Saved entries

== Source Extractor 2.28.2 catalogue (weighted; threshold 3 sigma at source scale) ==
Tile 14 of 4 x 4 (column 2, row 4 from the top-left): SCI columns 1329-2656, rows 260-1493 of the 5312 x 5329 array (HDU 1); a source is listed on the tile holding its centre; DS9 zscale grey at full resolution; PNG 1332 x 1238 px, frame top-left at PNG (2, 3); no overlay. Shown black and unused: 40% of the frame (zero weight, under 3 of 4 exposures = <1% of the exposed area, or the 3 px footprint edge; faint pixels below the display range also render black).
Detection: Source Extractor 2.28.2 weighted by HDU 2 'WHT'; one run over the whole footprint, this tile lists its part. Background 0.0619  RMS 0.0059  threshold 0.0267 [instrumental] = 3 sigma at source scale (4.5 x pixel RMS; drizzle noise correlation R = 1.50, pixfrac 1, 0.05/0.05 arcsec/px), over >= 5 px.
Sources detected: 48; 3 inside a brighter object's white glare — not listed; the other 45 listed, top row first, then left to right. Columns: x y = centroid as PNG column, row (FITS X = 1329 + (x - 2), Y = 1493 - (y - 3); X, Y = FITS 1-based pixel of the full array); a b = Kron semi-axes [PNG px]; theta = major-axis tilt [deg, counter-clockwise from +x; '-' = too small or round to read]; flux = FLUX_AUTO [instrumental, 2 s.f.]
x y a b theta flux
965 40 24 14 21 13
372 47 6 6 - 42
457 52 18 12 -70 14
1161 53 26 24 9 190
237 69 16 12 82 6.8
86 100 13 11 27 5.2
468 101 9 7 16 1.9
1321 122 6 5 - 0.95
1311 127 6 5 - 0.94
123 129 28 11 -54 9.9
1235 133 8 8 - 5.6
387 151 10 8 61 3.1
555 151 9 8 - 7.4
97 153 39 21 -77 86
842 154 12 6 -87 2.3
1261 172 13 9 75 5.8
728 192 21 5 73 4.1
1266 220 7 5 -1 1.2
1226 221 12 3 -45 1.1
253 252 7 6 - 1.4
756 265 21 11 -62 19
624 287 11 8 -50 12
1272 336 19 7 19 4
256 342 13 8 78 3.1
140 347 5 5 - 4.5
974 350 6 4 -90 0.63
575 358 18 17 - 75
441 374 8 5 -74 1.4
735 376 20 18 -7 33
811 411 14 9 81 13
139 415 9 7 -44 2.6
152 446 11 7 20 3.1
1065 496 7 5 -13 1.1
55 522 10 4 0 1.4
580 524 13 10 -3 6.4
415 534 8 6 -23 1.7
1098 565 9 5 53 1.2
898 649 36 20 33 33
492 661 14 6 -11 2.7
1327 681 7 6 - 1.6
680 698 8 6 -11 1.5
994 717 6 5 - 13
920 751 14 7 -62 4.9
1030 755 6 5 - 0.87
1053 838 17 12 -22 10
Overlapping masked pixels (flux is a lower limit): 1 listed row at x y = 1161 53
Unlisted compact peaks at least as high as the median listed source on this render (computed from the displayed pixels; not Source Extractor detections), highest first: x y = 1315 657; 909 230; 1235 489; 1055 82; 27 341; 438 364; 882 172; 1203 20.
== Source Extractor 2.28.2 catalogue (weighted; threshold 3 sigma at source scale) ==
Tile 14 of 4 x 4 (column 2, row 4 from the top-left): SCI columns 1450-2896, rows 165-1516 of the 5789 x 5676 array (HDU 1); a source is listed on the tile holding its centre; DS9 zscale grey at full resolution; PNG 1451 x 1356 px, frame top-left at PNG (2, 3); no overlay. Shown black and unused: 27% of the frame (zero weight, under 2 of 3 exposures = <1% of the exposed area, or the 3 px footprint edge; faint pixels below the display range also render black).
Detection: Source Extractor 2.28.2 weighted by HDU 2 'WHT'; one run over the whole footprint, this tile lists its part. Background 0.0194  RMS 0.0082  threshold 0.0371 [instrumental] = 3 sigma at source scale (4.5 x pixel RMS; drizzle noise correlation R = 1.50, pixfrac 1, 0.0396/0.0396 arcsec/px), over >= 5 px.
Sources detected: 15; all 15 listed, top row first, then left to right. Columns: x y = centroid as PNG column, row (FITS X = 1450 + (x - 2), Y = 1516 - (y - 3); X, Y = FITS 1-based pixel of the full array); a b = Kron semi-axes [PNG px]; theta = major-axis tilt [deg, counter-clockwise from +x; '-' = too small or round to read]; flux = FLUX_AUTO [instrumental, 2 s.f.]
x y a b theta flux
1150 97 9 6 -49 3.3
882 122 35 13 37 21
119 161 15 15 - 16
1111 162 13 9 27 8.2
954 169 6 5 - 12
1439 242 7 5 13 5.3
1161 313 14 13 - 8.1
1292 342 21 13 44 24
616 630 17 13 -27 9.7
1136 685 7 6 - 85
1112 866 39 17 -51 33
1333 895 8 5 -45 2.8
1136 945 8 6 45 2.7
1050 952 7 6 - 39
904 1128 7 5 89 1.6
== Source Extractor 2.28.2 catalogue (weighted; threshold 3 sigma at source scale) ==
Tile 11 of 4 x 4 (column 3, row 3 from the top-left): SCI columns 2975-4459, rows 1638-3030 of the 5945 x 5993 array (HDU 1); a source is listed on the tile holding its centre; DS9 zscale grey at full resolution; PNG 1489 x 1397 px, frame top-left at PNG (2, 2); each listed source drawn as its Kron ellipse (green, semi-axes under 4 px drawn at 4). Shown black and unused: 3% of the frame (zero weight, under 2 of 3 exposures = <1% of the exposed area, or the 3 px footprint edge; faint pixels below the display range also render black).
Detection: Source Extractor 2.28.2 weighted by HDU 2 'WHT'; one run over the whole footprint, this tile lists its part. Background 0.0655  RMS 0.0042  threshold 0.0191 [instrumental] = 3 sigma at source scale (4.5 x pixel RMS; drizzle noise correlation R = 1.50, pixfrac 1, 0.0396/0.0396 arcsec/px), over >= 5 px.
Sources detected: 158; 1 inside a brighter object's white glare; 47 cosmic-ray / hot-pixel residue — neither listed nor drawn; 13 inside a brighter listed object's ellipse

» Exercise
Reproduce the records word for word, beginning at the first line and continuing through the line that contains "0.05/0.05 arcsec/px), over >= 5 px.", with both of those lines included.

» Exercise solution
== Source Extractor 2.28.2 catalogue (weighted; threshold 3 sigma at source scale) ==
Tile 14 of 4 x 4 (column 2, row 4 from the top-left): SCI columns 1329-2656, rows 260-1493 of the 5312 x 5329 array (HDU 1); a source is listed on the tile holding its centre; DS9 zscale grey at full resolution; PNG 1332 x 1238 px, frame top-left at PNG (2, 3); no overlay. Shown black and unused: 40% of the frame (zero weight, under 3 of 4 exposures = <1% of the exposed area, or the 3 px footprint edge; faint pixels below the display range also render black).
Detection: Source Extractor 2.28.2 weighted by HDU 2 'WHT'; one run over the whole footprint, this tile lists its part. Background 0.0619  RMS 0.0059  threshold 0.0267 [instrumental] = 3 sigma at source scale (4.5 x pixel RMS; drizzle noise correlation R = 1.50, pixfrac 1, 0.05/0.05 arcsec/px), over >= 5 px.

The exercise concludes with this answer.